Maly’s very first customer was Sally Douglas from Women’s Resource Centre,  who gave Shinta Mani Foundation the idea of a female tuk tuk driver. Shinta Mani Hotel general manager Christian de Boer had seen a Facebook post of Douglas’s about her female driver in Phnom Penh, and was inspired.  

On Maly’s maiden drive on Thursday afternoon, she transported Douglas from Shinta Mani hotel to her office.  Douglas says Maly drove “cautiously” but confidently, delivering her safe and sound.

The Foundation is now seeking a second female tuk tuk driver,  a task De Boer feels will be somewhat easier with Maly paving the way.

“It all depends on this particular one lady,” says De Boer. He adds that if she can make enough money, other women will be motivated to become drivers.
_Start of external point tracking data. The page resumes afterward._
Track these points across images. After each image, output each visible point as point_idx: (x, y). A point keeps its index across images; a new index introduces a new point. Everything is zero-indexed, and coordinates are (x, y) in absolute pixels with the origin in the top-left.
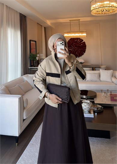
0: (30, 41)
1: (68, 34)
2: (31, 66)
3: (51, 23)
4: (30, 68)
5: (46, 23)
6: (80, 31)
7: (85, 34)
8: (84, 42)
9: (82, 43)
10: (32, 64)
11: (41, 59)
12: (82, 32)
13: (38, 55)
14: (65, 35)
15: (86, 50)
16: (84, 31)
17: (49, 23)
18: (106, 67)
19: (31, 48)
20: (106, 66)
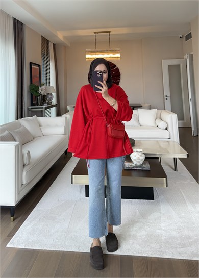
0: (31, 64)
1: (92, 55)
4: (32, 108)
5: (57, 37)
6: (111, 49)
7: (118, 55)
8: (118, 69)
9: (113, 71)
10: (34, 102)
11: (48, 94)
12: (114, 51)
13: (43, 87)
14: (88, 56)
15: (121, 81)
16: (117, 49)
19: (33, 75)
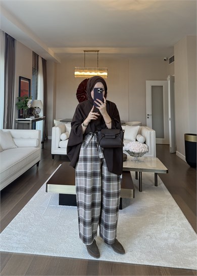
0: (20, 78)
1: (80, 72)
3: (55, 54)
4: (19, 120)
6: (99, 68)
10: (21, 115)
11: (36, 107)
12: (101, 70)
13: (31, 101)
14: (77, 73)
16: (104, 68)
19: (21, 89)
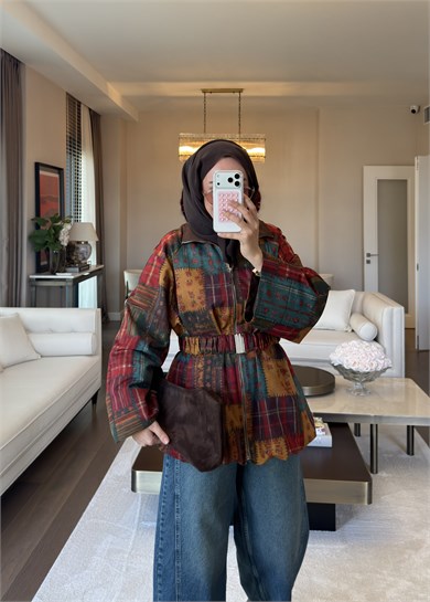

He says, “I’m pretty sure that finding tuk tuk driver number two, female, is going to be relatively easy.”

Vincent feels it is not only tourists who will make up Maly’s customer base. “I know a lot of expats who want tuk tuks to drop their kids off at school. They want monthly deals.

Somebody who will really take care of their kids so they’d be really open, I think, to a woman doing it.”

“It’s a good thing and it’s the beginning of change,” adds De Boer. “Just like all those years ago it wasn’t normal for a female to be a tour guide and now it is.”